Flutter follows the same pattern. The add-to-app approach exists but most teams start fresh. A Flutter screen embedded in a native app adds the full engine to your binary.
KMP is built for incremental adoption. Share a networking layer this quarter. Add a shared data model next quarter. Your existing native apps keep running. No rewrite required. This is KMP's strongest differentiator for teams with established native codebases.
When React Native Makes Sense
Pick React Native when your team knows JavaScript and you want maximum code sharing with native platform behavior.
- Your team has JavaScript/TypeScript or React expertise
- You want to share code between mobile and web (React Native Web, Expo Router)
- Your app uses standard platform components (lists, forms, navigation)
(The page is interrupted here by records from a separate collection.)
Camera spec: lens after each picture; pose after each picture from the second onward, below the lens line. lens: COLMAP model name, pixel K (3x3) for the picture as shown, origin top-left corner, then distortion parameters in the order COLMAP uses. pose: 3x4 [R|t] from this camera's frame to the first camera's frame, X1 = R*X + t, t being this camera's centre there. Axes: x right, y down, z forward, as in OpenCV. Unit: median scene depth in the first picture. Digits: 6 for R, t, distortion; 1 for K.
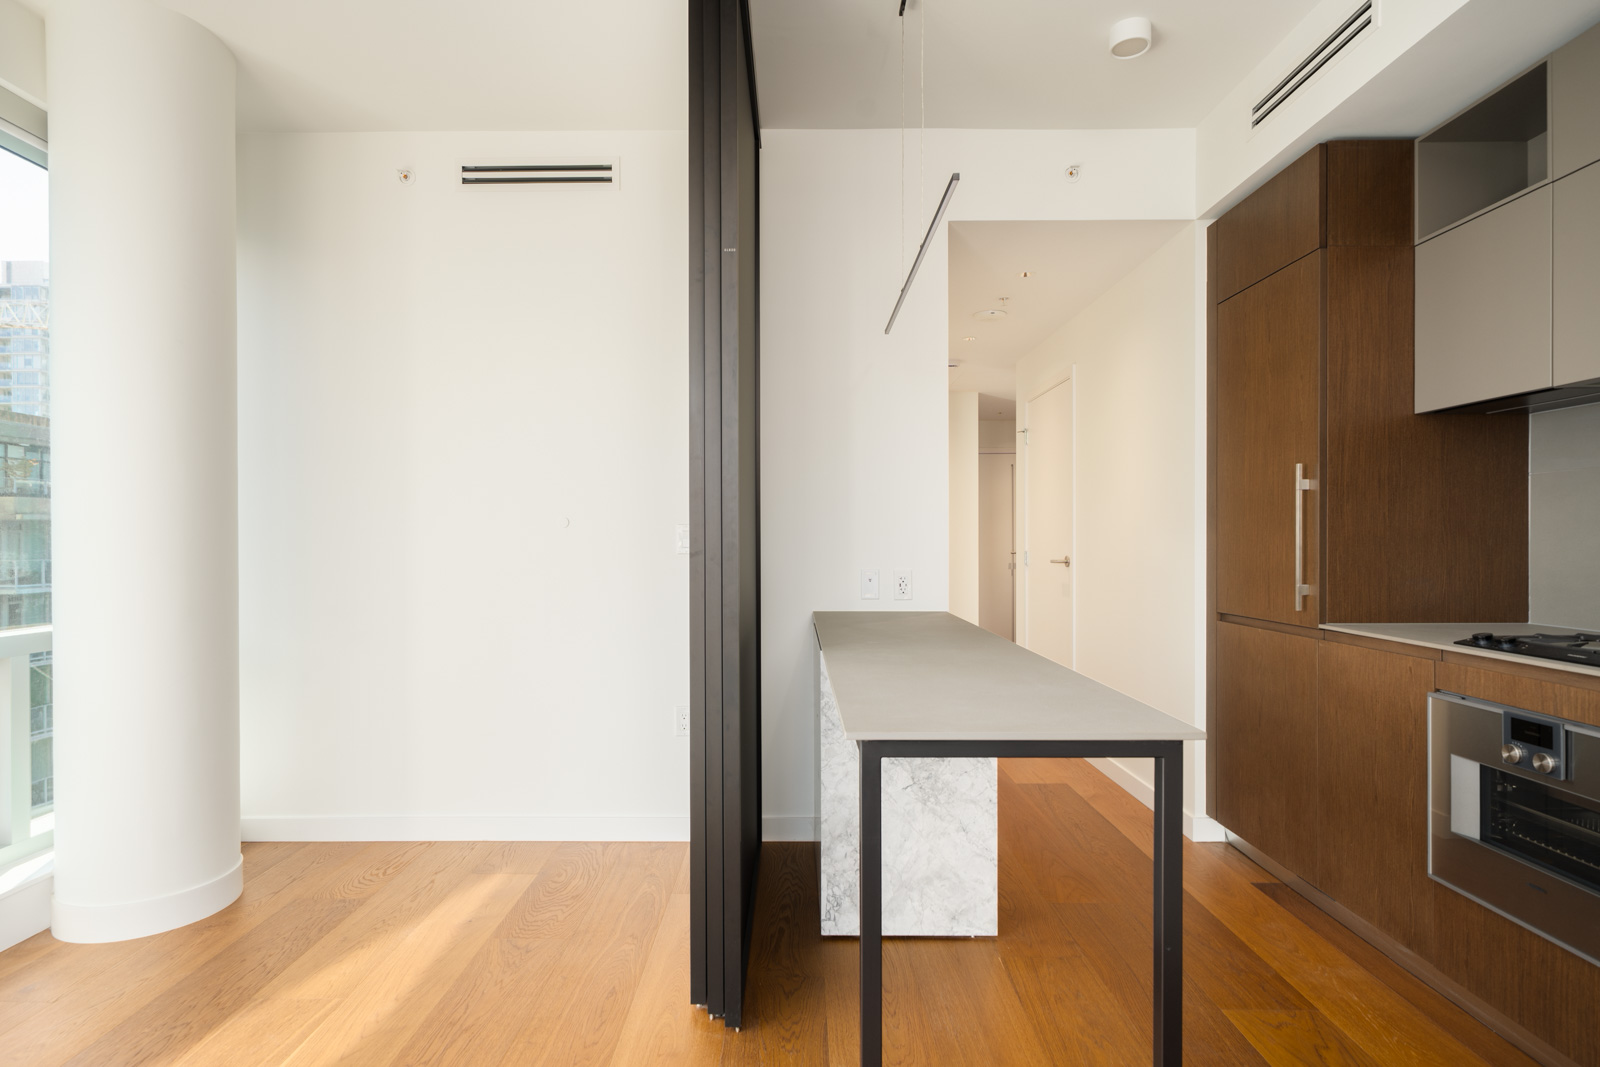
lens RADIAL K [[832.6, 0, 788.3], [0, 832.6, 543.6], [0, 0, 1]] dist [0.002648, -0.000584]
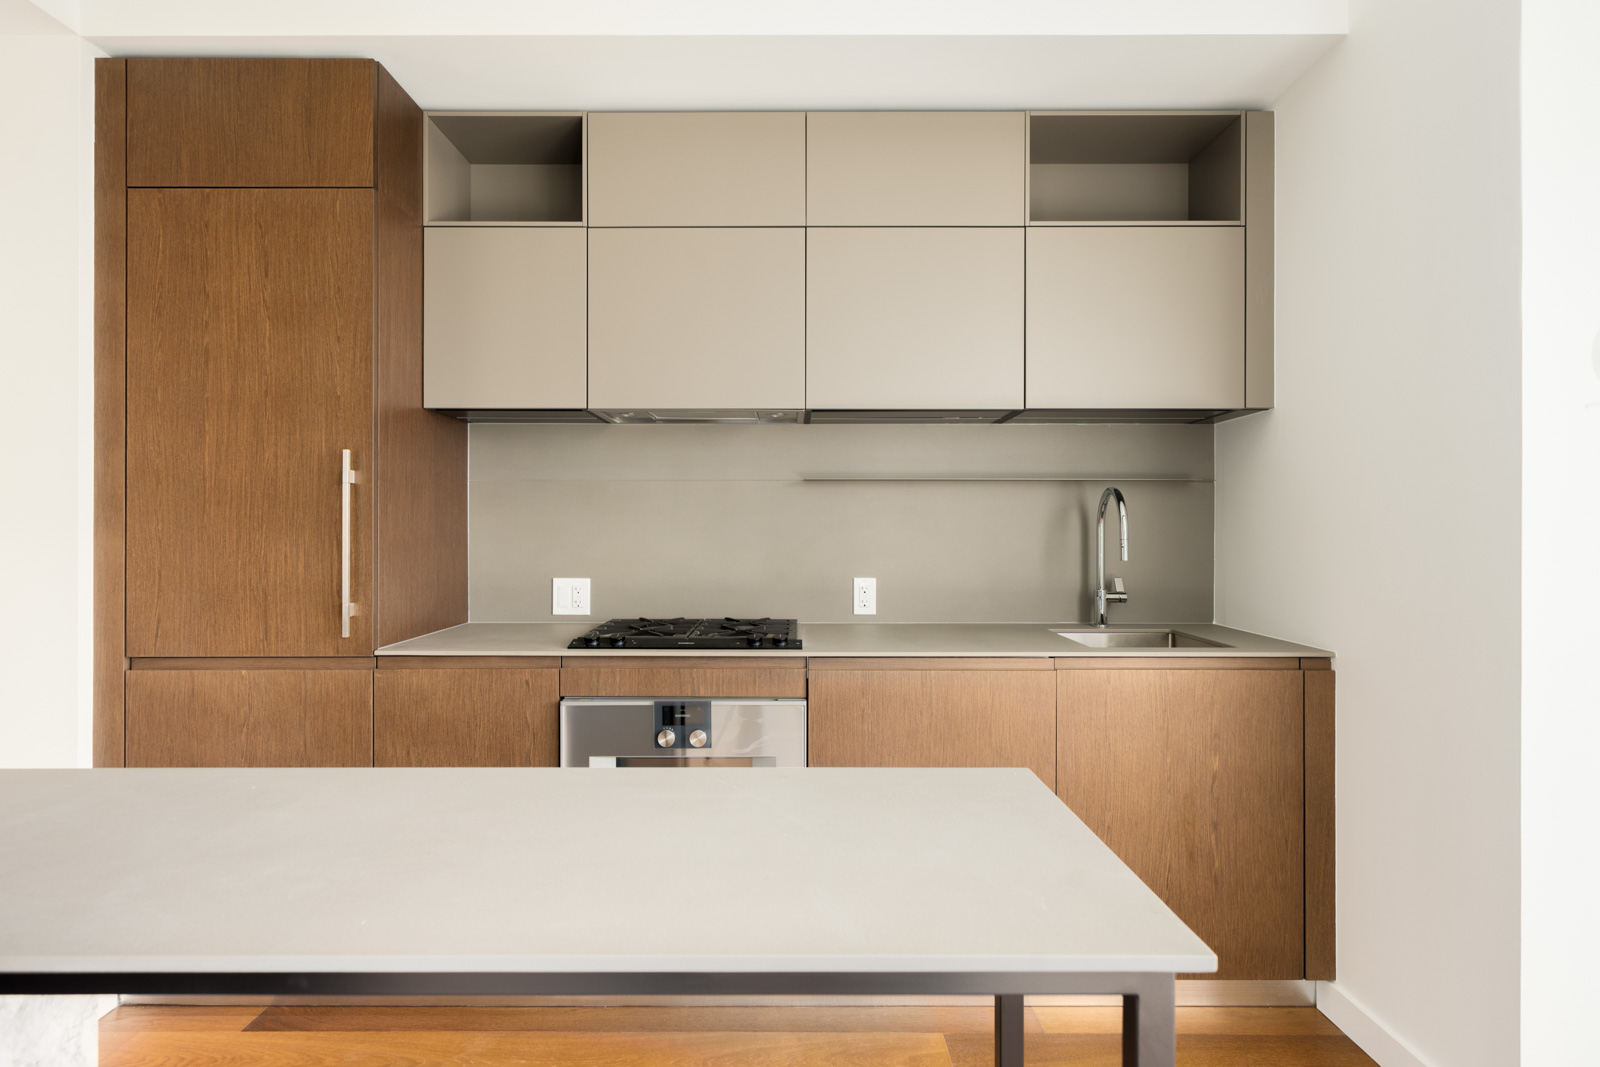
lens RADIAL K [[884.7, 0, 791.3], [0, 884.7, 525.5], [0, 0, 1]] dist [-0.000117, 0.000660]
pose [[-0.006510, 0.006684, 0.999956, -0.227701], [0.004137, 0.999969, -0.006657, -0.017543], [-0.999970, 0.004094, -0.006538, 0.599951]]
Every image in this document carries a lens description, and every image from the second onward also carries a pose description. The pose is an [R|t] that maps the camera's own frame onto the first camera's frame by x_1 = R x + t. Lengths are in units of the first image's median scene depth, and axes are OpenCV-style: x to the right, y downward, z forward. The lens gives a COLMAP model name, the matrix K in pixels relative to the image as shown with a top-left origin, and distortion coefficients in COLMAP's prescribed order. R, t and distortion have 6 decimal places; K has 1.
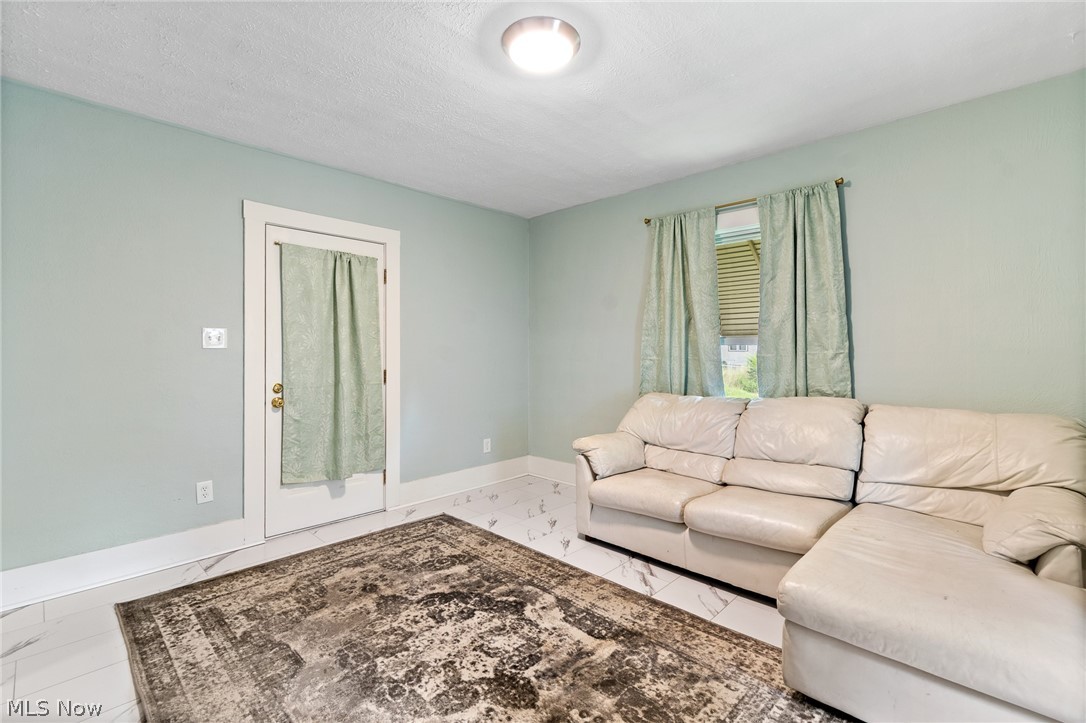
lens RADIAL K [[488.1, 0, 551.9], [0, 488.1, 349.9], [0, 0, 1]] dist [0.000443, -0.000243]
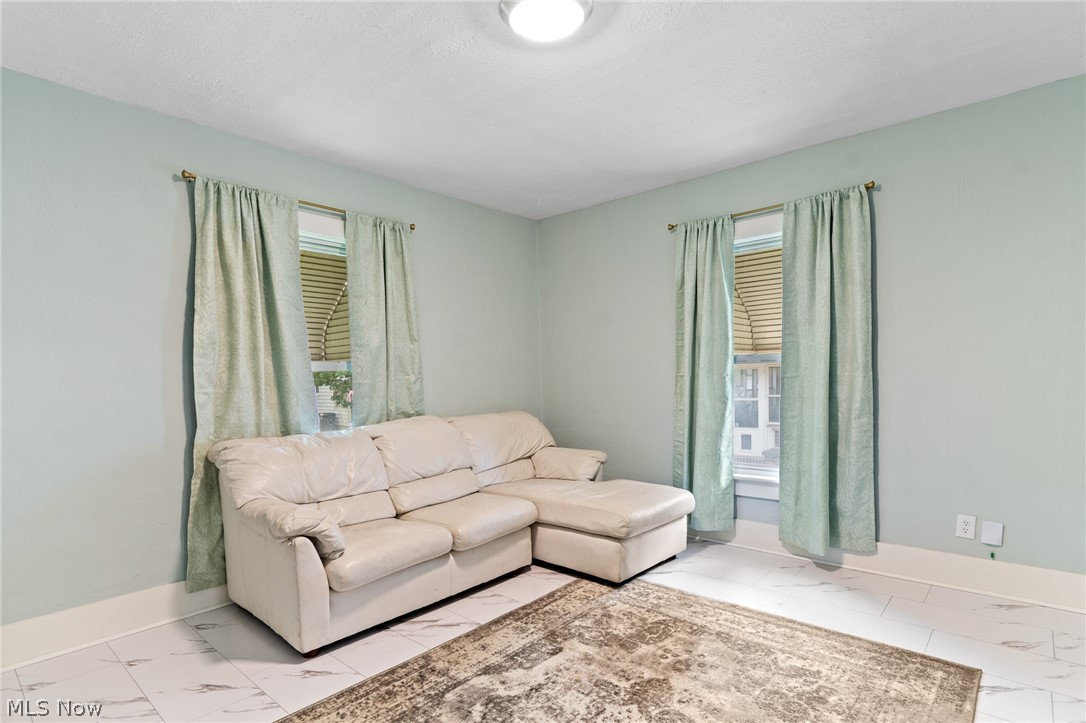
lens RADIAL K [[542.5, 0, 544.6], [0, 542.5, 414.3], [0, 0, 1]] dist [-0.002727, -0.000648]
pose [[-0.030934, -0.070091, 0.997061, -0.825879], [0.020414, 0.997286, 0.070740, 0.008797], [-0.999313, 0.022542, -0.029420, 0.861825]]
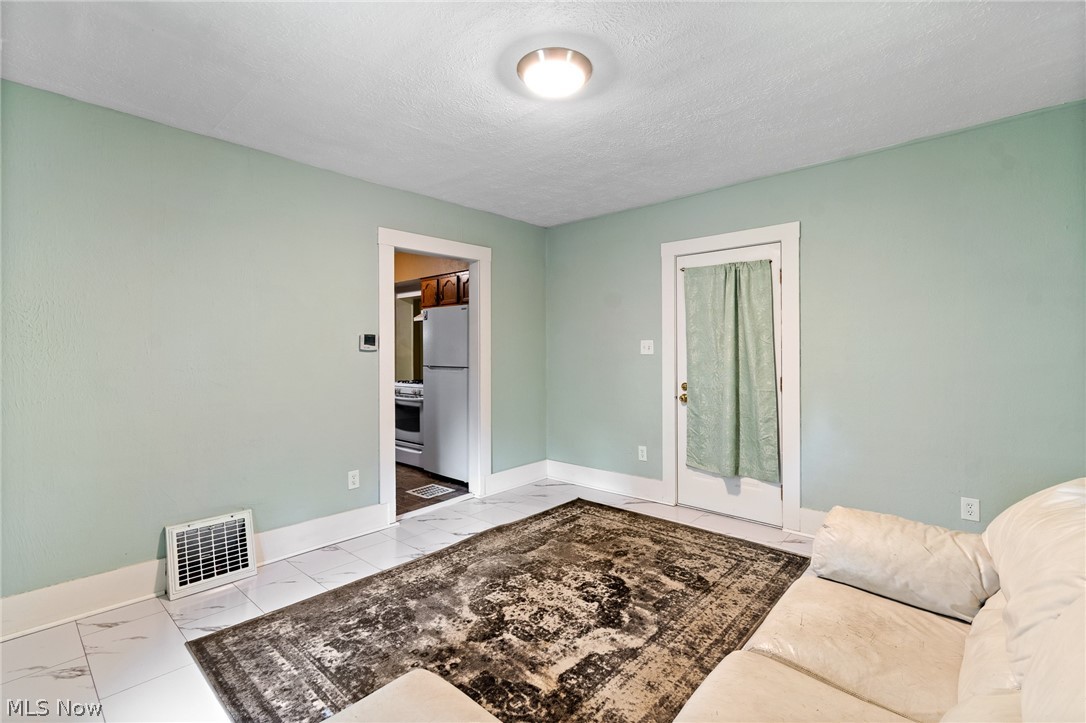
lens RADIAL K [[488.1, 0, 551.9], [0, 488.1, 349.9], [0, 0, 1]] dist [0.000443, -0.000243]
pose [[0.027249, 0.001635, -0.999627, 0.829754], [0.010450, 0.999944, 0.001920, -0.025569], [0.999574, -0.010498, 0.027230, 0.786116]]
- Hiring speed matters and JS developers are plentiful in your market
- You want a large, mature ecosystem with battle-tested libraries
When Flutter Makes Sense
Pick Flutter when you want total control over your UI and the fastest iteration cycle for a new project.
- You need a custom, branded UI that looks identical on iOS and Android
- Your app is animation-heavy with complex custom widgets
- You are starting a greenfield project and want maximum development velocity
- You want to target mobile, web, and desktop from one codebase
- Your team is willing to learn Dart or already has Flutter experience
When Kotlin Multiplatform Makes Sense
Pick KMP when native UI fidelity matters and you want to adopt cross-platform code without rewriting your app.
- You have existing native apps and want incremental code sharing
- Platform look-and-feel is critical (banking, health, enterprise)
- Your team has strong Kotlin and Swift developers who want native UI
- You want shared logic that compiles to native code with zero runtime overhead
- Your Android team already uses Kotlin and can lead the shared module work
The Bottom Line
React Native, Flutter, and KMP sit at different points on the sharing spectrum. React Native shares UI and logic in JavaScript with native views. Flutter shares everything through its own engine. KMP shares logic and keeps the UI native.
Pick React Native if your team knows JS and wants native platform behavior. Pick Flutter if you want pixel-perfect consistency and the fastest iteration. Pick KMP if you value native UI fidelity and need to adopt gradually. The best framework is the one your team can ship with.